Voll streng, Frau Freitag!: Neues aus dem Schulalltag (German Edition)
Ich erkläre die Schulabschlüsse und nenne die Fächer, in denen sich Elda noch verbessern muss.
Und dann greife ich in mein Regal und hole alle Entschuldigungen von Elda raus.
»So, Mama Elda, gucken Sie mal, welche von denen hier tragen denn Ihre Unterschrift?«
Die beiden schieben die Zettel hin und her. Wir diskutieren über die einzelnen Daten. Es stellt sich heraus, dass mindestens zwei Unterschriften gefälscht sind. Ich nehme die Entschuldigungen wieder an mich.

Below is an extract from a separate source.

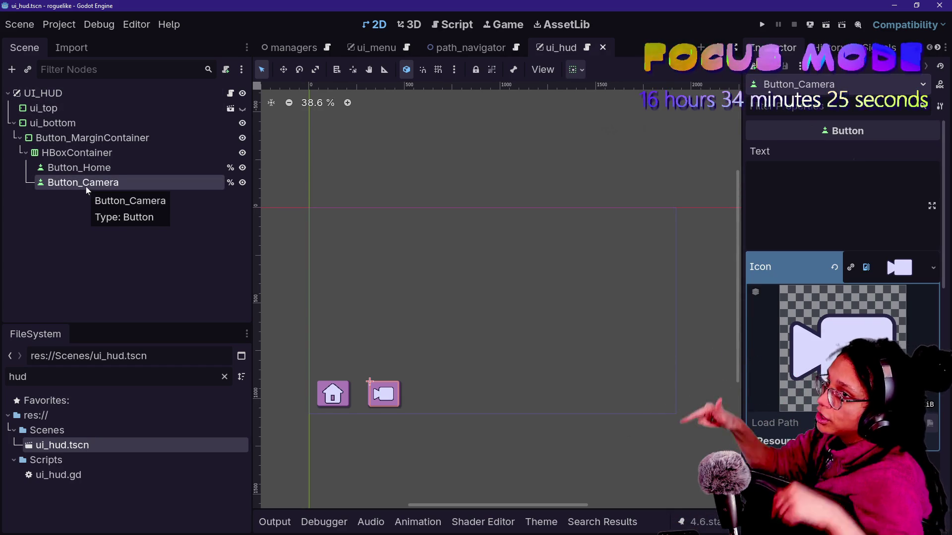
click(67, 93)
click(78, 153)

»Passen Sie auf, wir machen das so: Wenn Elda krank ist, dann rufen Sie einfach kurz in der Schule an. Die Entschuldigungen erkenne ich, bis auf die beiden hier, alle an, okay?«
Dann erzählt Elda noch, dass Frau Hinrich gesagt hat, dass sie ihr Deutsch verbessern muss.
»Aber Frau Freitag, wie soll ich das denn machen?«
»Lesen! Du musst lesen!« Ich greife hinter mich ins Regal und gebe ihr ArabQueen . »Hier, lies das mal. Geht um Zwangsheirat.«
An der Tür flüstere ich ihr zu: »Zwangsheirat, wegen gefälschter Entschuldigungszettel.«
Stur und nachtragend
Samira hat Stress. Sie ist zwar nicht mehr in meiner Klasse – leider –, aber wir sehen uns in den Pausen. Dann legt sie konspirativ den Arm um mich, geht mit mir durch das Schulgebäude und weiht mich in ihre Sorgen und Nöte ein.

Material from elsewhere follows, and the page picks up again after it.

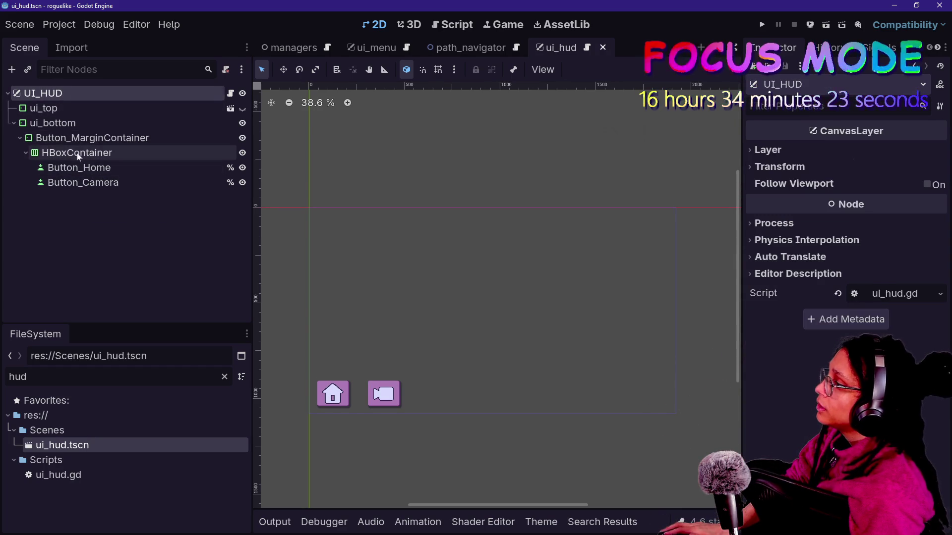
click(75, 141)
click(91, 171)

»Frau Freitag, ich habe voll Ärger mit Frau Schwalle.«
» Oh no . Was ist denn passiert?« Frau Schwalle unterrichtet nicht mehr in meiner, dafür aber in Samiras neuer Klasse.
» Üffff , die Frau geht gar nicht! Jetzt soll ich mich bei ihr entschuldigen. Dabei hab ich schon Tadel bekommen, warum soll ich mich dann auch noch entschuldigen?«
»Tja …«
»Sie ist voll behindert, diese Frau.«
»Aber Samira, du bist 10. Klasse, du brauchst die guten Noten. Wenn du dich jetzt nicht mit ihr verträgst, dann hast du nur noch mehr Stress dieses Schuljahr, und am Ende ist dein Abschluss gefährdet.«
»Frau Freitag, ich schwöre, ich kann mich nicht entschuldigen.«
»Wann sollt ihr denn miteinander sprechen?«
»Jetzt gleich, in der Pause.«
In der Mittagspause frage ich so ganz beiläufig ihre neue Klassenlehrerin, wie das Gespräch zwischen Samira und Frau Schwalle gelaufen ist.

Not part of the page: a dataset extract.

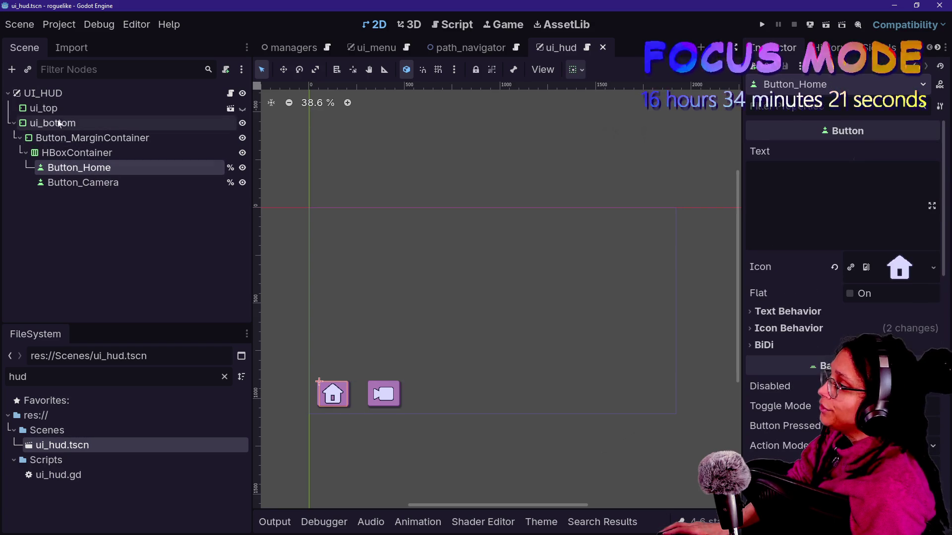
click(64, 109)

»Nicht gut. Gar nicht gut. Samira ist stur geblieben und hat sich nicht entschuldigt.«
Später rauche ich mit Kollege Müller, der Samira auch sehr mag. Er fragt mich: »Hast du gehört, dass Samira voll Ärger mit der Schwalle hat?«
»Ja, habe ich gehört.«
»Weißt du auch, worum es ging?«
»Nein.«
»Samira hat gesagt, dass die Sachen, die Frau Schwalle anhatte, nicht zusammenpassen.«
»Echt? Deswegen gibt die ihr einen Tadel?«
»Na ja, du kennst ja Samira, war bestimmt recht unpassend in dem Moment.«
»Ja, wahrscheinlich. Aber weißt du was, irgendwie finde ich es auch gut, dass sie sich nicht entschuldigt hat und dass sie so stur ist. Blöd nur, wegen so was den Schulabschluss aufs Spiel zu setzen. Wie ich Frau Schwalle kenne, sieht Samira in dem Unterricht keine Sonne mehr.«
Herr Müller nickt.
Ich kann mir Samira richtig vorstellen, wie sie da sitzt – eingekeilt zwischen neuer Klassenlehrerin und der Schwalle, und beide quatschen auf sie ein, sie soll sich entschuldigen. Und Samira sitzt einfach da, mit versteinertem Gesicht, das ihnen wunderbar nonverbal vermittelt: Ich denk gar nicht dran.
Irgendwie find ich’s super. Sie ist stur und nachtragend. Richtig erwachsen. Man muss nicht immer klein beigeben. Und unter uns gesagt: Die Schwalle versteht wirklich nichts von Mode. Samira schon.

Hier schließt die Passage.